Les banques centrales devraient continuer de plafonner les rendements obligataires via le contrôle de la courbe des taux et détenir davantage d'obligations d'État, ce qui maintient les rendements réels négatifs. Par exemple, celui des obligations américaines à cinq ans est revenu en territoire négatif au début de l’année passée. La baisse des rendements réels a coïncidé avec une hausse du prix de l'or. Si la répression financière se concrétise, les rendements réels diminueront davantage et, dans cette éventualité, l'abri le plus évident pour les investisseurs est l'or.

Pourquoi remettez-vous en cause le caractère défensif des obligations d’Etat?

La crise du coronavirus a remis en question ce principe fondamental de l'investissement: de faibles rendements, de faibles attentes de rendement futur, une plus grande volatilité, ainsi que des corrélations de plus en plus instables avec les actions; voilà à quoi nous devons nous attendre dorénavant.

D’où, vous privilégiez l’or à la place des obligations pour diversifier vos portefeuilles?

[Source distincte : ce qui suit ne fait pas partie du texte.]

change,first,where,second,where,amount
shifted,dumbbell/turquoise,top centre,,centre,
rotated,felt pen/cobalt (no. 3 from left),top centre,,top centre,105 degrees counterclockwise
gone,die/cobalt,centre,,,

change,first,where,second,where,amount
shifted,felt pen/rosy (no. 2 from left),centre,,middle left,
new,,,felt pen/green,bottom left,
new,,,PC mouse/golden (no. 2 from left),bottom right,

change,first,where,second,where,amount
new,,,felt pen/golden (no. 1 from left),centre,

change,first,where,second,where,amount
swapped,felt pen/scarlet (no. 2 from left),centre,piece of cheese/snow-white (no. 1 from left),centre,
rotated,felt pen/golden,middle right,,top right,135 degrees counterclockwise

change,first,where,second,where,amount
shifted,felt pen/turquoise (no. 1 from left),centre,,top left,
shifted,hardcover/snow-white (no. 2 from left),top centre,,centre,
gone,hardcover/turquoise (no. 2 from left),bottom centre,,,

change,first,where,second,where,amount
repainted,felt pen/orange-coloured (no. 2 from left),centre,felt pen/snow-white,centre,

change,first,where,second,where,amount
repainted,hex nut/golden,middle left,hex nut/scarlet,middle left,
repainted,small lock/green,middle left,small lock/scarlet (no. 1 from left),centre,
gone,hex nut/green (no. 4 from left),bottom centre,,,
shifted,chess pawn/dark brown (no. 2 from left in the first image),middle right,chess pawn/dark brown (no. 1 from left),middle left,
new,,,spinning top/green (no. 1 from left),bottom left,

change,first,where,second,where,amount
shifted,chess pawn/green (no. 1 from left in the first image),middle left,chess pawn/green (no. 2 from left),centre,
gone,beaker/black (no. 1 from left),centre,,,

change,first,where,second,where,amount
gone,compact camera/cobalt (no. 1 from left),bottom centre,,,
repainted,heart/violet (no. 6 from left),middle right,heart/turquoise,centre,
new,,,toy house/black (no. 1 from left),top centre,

À mesure que les montants en jeu de la dette à faible rendement augmentent, le métal jaune devient de plus en plus attrayant. Dans ce contexte, le coût d'opportunité de sa détention réduit à néant est devenu son principal moteur. Habituellement, un actif qui ne paie pas d’intérêts à tendance à dissuader un grand nombre d’investisseurs mais dans un monde où environ 15’000 milliards de dollars US de dette souveraine sur les marchés développés se négocient avec des taux nominaux négatifs et, un montant encore plus important une fois corrigé de l'inflation, le coût d'opportunité de l'or disparaît. Voire même procure ce qui pourrait être considéré comme un coût de portage positif par rapport aux taux d'intérêt négatifs offerts par certaines dettes souveraines.